Cette vidéo publiée le 13 mai sur Telegram montre des blocs de glace recouverts de pétrole qui descendent la rivière près du village Kolva.

L'entreprise pétrolière Lukoil a annoncé le 17 mai que 100 tonnes d'hydrocarbures s'étaient échappées de l'un de ses pipelines, dont neuf s'étaient déversés dans la rivière Kolva.

Trois semaines plus tard, alors que les équipes de Lukoil et les habitants s'activaient encore pour nettoyer les dégâts, une institutrice russe, Ekaterina Diachkova a découvert une nouvelle fuite. Cette habitante du village de Novikbozh a remarqué le 26 mai qu'un liquide d'une couleur de plomb grisâtre s'était accumulé dans un ruisseau de forêt. Elle a posté une vidéo sur le réseau social Vkontakte, où on la voit prendre un échantillon d'eau pour l'analyser.

 

Dans la vidéo, Ekaterina Diachkova met dans une bouteille un échantillon du mélange grisâtre qui a envahi le ruisseau. Elle indique qu'il est 22h le 26 mai.

* Données affichées
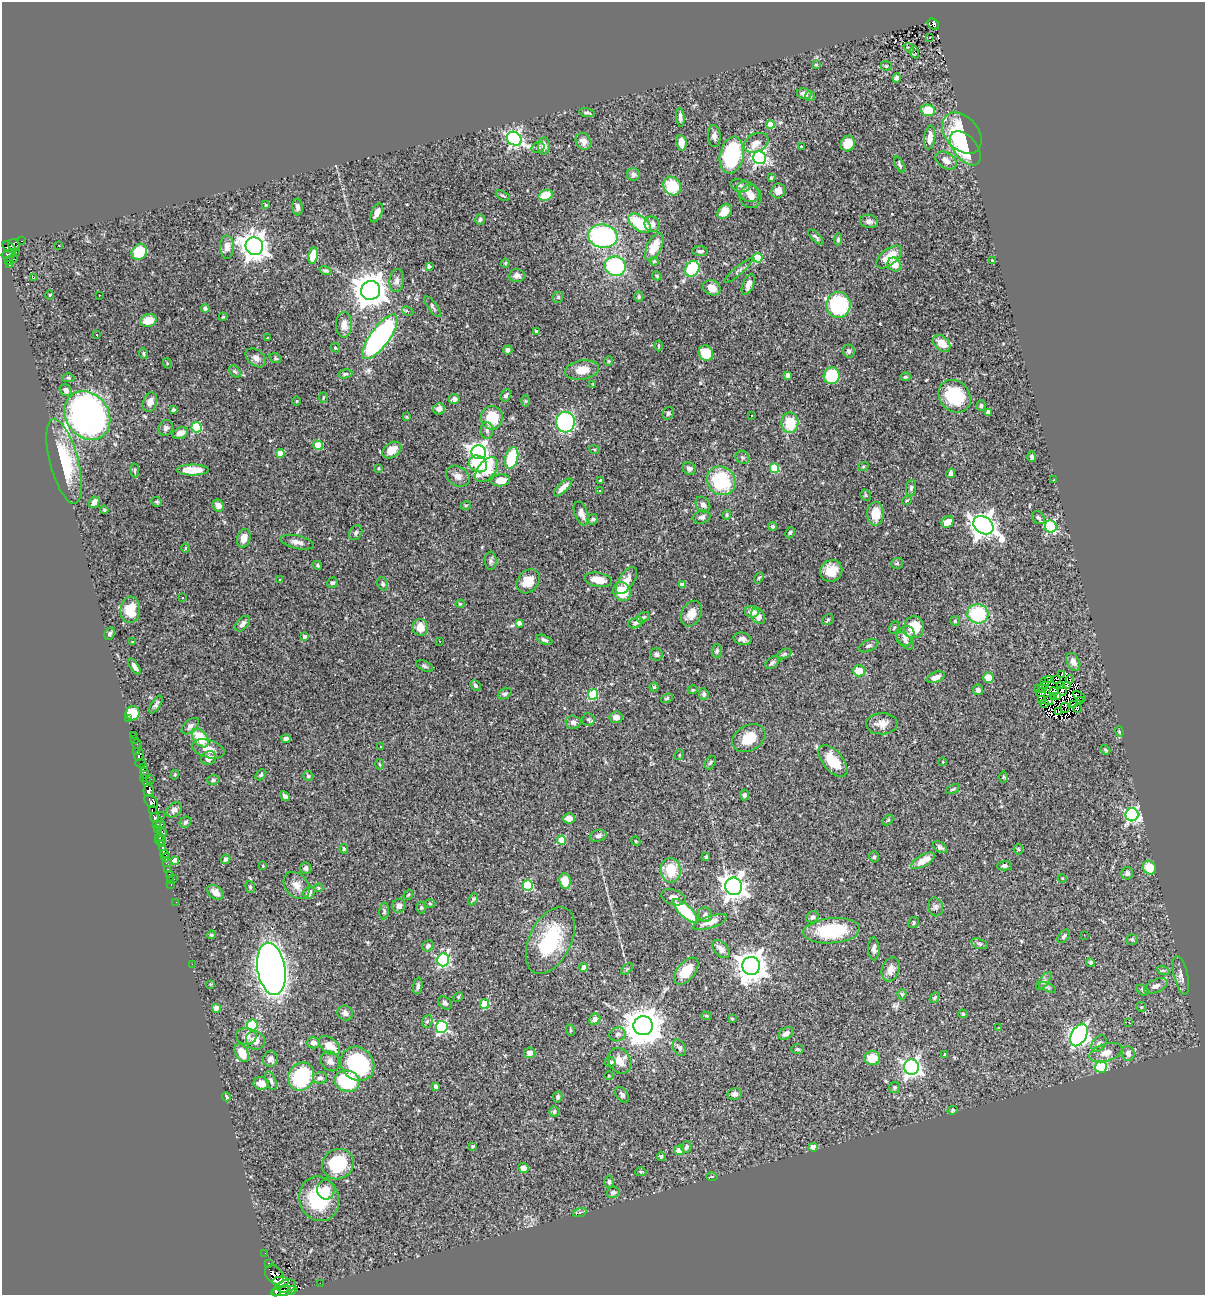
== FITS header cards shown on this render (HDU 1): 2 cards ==
NAXIS1  =                 1203
NAXIS2  =                 1293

* Consignes de l'exercice
a – Traduisez en anglais cette phrase du texte sur la fuite de pétrole : « L'entreprise pétrolière Lukoil a annoncé le 17 mai que 100 tonnes d'hydrocarbures s'étaient échappées de l'un de ses pipelines, dont neuf s'étaient déversés dans la rivière Kolva. »
b – Poursuivez le texte sur la fuite de pétrole près de la Kolva après sa dernière phrase.

* Résultats par consigne
a – The oil company Lukoil announced on May 17 that 100 tonnes of hydrocarbons had escaped from one of its pipelines, nine of which had spilled into the Kolva River.

b –
En remontant le cours du ruisseau, elle a découvert que la fuite provenait d'un puits de pétrole, duquel s'écoulait un liquide gris foncé. Le puits défectueux avait été recouvert par un baril pour éviter d'asperger le terrain tout autour :

"Si on cherche bien, on trouve toujours quelque chose qui fuit"

Ekaterina Diachkova est membre du Comité de sauvetage de la Petchora, une organisation qui défend depuis près de 30 ans la nature dans la vallée du fleuve du même nom. Cette institutrice, qui a aussi été élue au conseil d'État de la République des Komis pendant deux ans, essaie depuis plusieurs années d'alerter sur la situation écologique de sa région.

Cela fait longtemps que plus personne ne boit l'eau de la rivière, comme nous le faisions traditionnellement. La qualité de l'eau du robinet dans les villages est très mauvaise aussi. On y trouve souvent des concentrations trop élevées en fer et en manganèse. Même si Lukoil a installé une station de traitement des eaux, on ne voit pas la différence pour l'instant.

Les puits de pétrole sont très vieux, et personne n'y fait attention. Nous demandons à ce qu'il soit interdit d'exploiter les oléoducs de plus de 20 ans, qui fuient tout le temps. Si on cherche bien, on trouve toujours quelque chose qui fuit.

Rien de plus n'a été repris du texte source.